### What is required:
Could you pick up the passage on the fictional Roman province of Vespasiana and continue it from its last sentence?

### Text provided:
Vespasiana (Latin for "Land of Vespasian") was a fictional 4th-century Roman province in Caledonia (northern Scotland) that appeared in Charles Bertram's 18th-century forgery On the State of Britain (De Situ Britanniae), which purported to be "Richard of Westminster"'s 14th-century retelling of a Roman general's contemporary account of Britain in late antiquity.

==History==

Vespasiana was supposedly located north of the Antonine Wall. While there were fortresses (castra) erected in this territory during some of the Roman invasions, there is no surviving genuine contemporary source that calls them by the name Vespasiana or that suggests they were organized as a separate province.

The single province of Britain (Britannia) formed after Claudius's invasion in ad 43 was divided into Upper and Lower halves (Britannia Superior and Inferior) following the suppression of Clodius Albinus's revolt against Septimius Severus in the late 2nd century. Following the suppression of the late-3rd century Carausian Revolt, Roman Britain was again divided, forming Prima, Secunda, and Maxima Caesariensis. Flavia Caesariensis was formed at the same time or slightly after and Valentia was formed from a part of these or beyond Hadrian's Wall in 369, following Count Theodosius's suppression of the Great Conspiracy.

### Data for analysis:
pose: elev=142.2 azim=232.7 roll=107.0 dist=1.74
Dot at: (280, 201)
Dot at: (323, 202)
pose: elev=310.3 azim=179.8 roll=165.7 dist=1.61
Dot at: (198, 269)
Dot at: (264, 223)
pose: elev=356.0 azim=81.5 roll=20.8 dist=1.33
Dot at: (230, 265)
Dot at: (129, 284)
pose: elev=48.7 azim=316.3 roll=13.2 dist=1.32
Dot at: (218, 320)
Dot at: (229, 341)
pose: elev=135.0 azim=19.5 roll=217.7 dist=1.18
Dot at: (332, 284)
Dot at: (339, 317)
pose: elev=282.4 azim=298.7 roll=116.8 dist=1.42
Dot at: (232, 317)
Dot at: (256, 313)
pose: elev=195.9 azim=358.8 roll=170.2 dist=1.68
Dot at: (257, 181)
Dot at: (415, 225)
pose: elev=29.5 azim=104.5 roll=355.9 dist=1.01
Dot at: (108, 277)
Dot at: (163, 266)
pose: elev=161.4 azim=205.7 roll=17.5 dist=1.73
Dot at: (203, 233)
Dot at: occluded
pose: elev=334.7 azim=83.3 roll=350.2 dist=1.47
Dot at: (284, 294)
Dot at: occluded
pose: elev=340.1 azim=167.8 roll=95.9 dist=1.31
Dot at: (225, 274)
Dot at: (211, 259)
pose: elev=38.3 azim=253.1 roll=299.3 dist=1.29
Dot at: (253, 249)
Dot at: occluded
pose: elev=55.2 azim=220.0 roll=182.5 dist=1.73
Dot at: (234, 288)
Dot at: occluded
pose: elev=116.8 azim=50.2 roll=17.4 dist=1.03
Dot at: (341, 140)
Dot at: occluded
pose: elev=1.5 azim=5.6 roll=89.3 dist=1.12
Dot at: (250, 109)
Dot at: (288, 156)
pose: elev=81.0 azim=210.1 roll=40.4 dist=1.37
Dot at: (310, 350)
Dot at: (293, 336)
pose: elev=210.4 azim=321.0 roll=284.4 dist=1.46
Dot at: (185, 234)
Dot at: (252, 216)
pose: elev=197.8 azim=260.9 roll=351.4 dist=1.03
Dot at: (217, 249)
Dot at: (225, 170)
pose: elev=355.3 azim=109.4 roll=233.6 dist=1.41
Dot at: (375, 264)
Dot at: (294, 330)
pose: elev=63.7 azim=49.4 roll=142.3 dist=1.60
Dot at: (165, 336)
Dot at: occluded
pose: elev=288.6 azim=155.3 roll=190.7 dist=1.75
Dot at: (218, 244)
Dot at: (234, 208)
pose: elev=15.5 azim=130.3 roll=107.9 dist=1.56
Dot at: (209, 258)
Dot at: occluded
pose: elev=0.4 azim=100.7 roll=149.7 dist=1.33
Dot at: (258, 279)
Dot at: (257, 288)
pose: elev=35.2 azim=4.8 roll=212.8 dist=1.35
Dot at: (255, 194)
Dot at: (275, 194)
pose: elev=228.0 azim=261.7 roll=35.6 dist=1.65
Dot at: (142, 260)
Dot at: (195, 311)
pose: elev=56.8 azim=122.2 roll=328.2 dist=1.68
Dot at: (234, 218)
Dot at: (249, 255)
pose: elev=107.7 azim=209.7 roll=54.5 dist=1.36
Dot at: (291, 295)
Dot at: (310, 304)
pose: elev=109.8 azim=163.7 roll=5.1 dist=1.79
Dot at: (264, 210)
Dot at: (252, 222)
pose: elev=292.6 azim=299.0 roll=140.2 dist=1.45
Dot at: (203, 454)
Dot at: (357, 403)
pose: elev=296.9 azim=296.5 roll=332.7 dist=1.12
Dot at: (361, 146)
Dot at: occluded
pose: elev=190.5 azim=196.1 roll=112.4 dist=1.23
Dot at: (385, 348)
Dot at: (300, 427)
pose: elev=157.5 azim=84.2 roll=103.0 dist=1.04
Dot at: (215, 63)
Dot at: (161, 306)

### Response to the task:
The claim in Bertram's work was that Vespasiana was formed beyond the Antonine Wall from still further conquests, either then or earlier at the time of Agricola. There are genuine sources claiming the Orkney islands (Orcades) constituted a sixth British province, but these are not generally credited by modern historians.

In the style of the genuine 3rd-century Antonine Itinerary, Bertram's work included numerous routes through Vespasiana, listing the names of and distances between the various stations. The invented places were derived from names appearing in Caesar and Tacitus.